The Jack Dempsey versus Luis Ángel Firpo fight was a historical boxing fight: It was the first time that a Latin American fighter would challenge for the world Heavyweight title, and it would be one of the defining fights of Dempsey's career.
Dempsey versus Firpo took place on September 14, 1923, at the Polo Grounds in New York City. Dempsey had been champion since 1919, and Firpo was one of the top heavyweights of the world, nicknamed "El Toro de las Pampas" ("The Bull of the Pampas"). 80,000 fans paid to see the fight live.

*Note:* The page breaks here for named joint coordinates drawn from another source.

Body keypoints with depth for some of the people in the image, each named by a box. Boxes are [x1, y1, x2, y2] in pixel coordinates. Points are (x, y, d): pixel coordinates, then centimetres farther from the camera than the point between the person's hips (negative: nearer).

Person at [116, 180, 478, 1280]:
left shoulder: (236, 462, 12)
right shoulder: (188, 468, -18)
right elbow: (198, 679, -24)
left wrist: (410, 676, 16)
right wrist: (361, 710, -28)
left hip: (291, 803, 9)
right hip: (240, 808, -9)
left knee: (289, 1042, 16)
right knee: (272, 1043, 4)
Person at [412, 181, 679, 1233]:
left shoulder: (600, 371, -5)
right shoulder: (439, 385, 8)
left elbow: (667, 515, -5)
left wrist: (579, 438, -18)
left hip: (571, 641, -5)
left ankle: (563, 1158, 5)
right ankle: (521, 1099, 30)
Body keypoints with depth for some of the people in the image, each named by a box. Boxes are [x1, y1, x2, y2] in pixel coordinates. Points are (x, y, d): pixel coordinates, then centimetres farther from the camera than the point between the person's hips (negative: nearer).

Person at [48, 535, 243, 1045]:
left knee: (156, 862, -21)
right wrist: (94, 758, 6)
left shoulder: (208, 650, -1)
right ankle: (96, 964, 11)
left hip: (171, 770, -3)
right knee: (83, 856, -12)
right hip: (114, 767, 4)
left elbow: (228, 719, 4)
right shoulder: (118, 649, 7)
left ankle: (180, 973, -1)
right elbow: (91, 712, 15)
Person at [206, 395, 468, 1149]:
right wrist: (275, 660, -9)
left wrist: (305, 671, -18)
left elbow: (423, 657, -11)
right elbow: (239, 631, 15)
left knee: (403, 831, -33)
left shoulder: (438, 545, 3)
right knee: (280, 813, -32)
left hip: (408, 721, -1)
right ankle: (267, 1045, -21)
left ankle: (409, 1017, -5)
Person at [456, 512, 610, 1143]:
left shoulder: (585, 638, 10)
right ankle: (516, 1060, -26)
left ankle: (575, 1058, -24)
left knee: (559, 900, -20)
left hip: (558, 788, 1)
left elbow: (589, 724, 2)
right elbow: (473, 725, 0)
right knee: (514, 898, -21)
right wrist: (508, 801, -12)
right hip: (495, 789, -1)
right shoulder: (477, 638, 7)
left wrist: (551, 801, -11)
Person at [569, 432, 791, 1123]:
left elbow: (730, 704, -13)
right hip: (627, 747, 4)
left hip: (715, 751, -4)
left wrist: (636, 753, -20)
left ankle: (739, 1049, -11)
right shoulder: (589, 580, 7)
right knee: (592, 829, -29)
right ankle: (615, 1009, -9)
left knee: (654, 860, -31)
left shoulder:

Firpo displayed his power immediately, when he dropped a lunging Dempsey with a right hand just after the start of the first round. Dempsey landed on one knee, then quickly recuperated. Dempsey then rushed onto his rival and proceeded to drop Firpo seven times within a minute and a half. There was no "three knockdown" rule, and Dempsey was permitted to stand over the fallen fighter and immediately knock him down again, as there was yet no rule about going to a neutral corner.
But only half a minute later, towards the end of the first round, Firpo struck again. Trapping Dempsey against the ropes, he struck with another right to Dempsey's chin. Dempsey tumbled backwards out of the ring, and a photographer caught him as his legs pointed upwards. Dempsey hit a ringside writing machine during his fall, and he suffered a severe cut to the back of his head. He was helped back into the ring by the writers at ringside. Film of the fight shows the referee had reached the count of four by the time he returned. People outside the ring with stopwatches had counted fourteen seconds when Dempsey had finally stood up again. This slow count, by some accounts, plus the fact that Dempsey did not return to the ring completely under his own power, led many to claim that Firpo ought to have won by knockout.
After that scare, Dempsey recovered, dropping Firpo two more times in the second round, for a knockout victory at the fifty-seven second mark of that round.
Dempsey and Firpo both became icons. Dempsey later lost his Heavyweight title to Gene Tunney in two equally historic bouts (see: The Long Count Fight), he did military service and opened a restaurant in New York before dying in 1983.
Firpo, for his part, was also the first Argentinian to ever challenge for the world Heavyweight title. Although he did not become a world champion, he was revered in Argentina and most countries in Latin America, to the point that there are several streets and avenues in other Latin countries named after him, as well as one of the most important football teams in El Salvador.
Argentinian Oscar Bonavena also fought two great heavyweight champions, losing to Muhammad Ali and to Joe Frazier, the latter for the NYSAC"s version of the world heavyweight title. Ultimately, John Ruiz, an American of Puerto Rican descent, became the first boxer of Hispanic and of Latin descent to win the world Heavyweight title, beating Evander Holyfield in 2001 for the World Boxing Association's version of the title.
George Bellows painted a work depicting Firpo dropping Dempsey through the ring's ropes on their historic fight. In 1950, Firpo's second knockdown of Dempsey was named "the most dramatic sports moment of the (20th) century so far".
Firpo died a wealthy man in 1960; and his body rests in the La Recoleta Cemetery in Buenos Aires.
In Popular Culture
This fight is referenced in the 1976 film Rocky by character Mickey Goldmill who says he fought an opponent the same date.
This is the fight Clark Gable and William Powell's character meet at in the 1934 movie Manhattan Melodrama
It was mentioned in Steve McQueen's The Sand Pebbles (1966) during the fight between Po-han and Ski.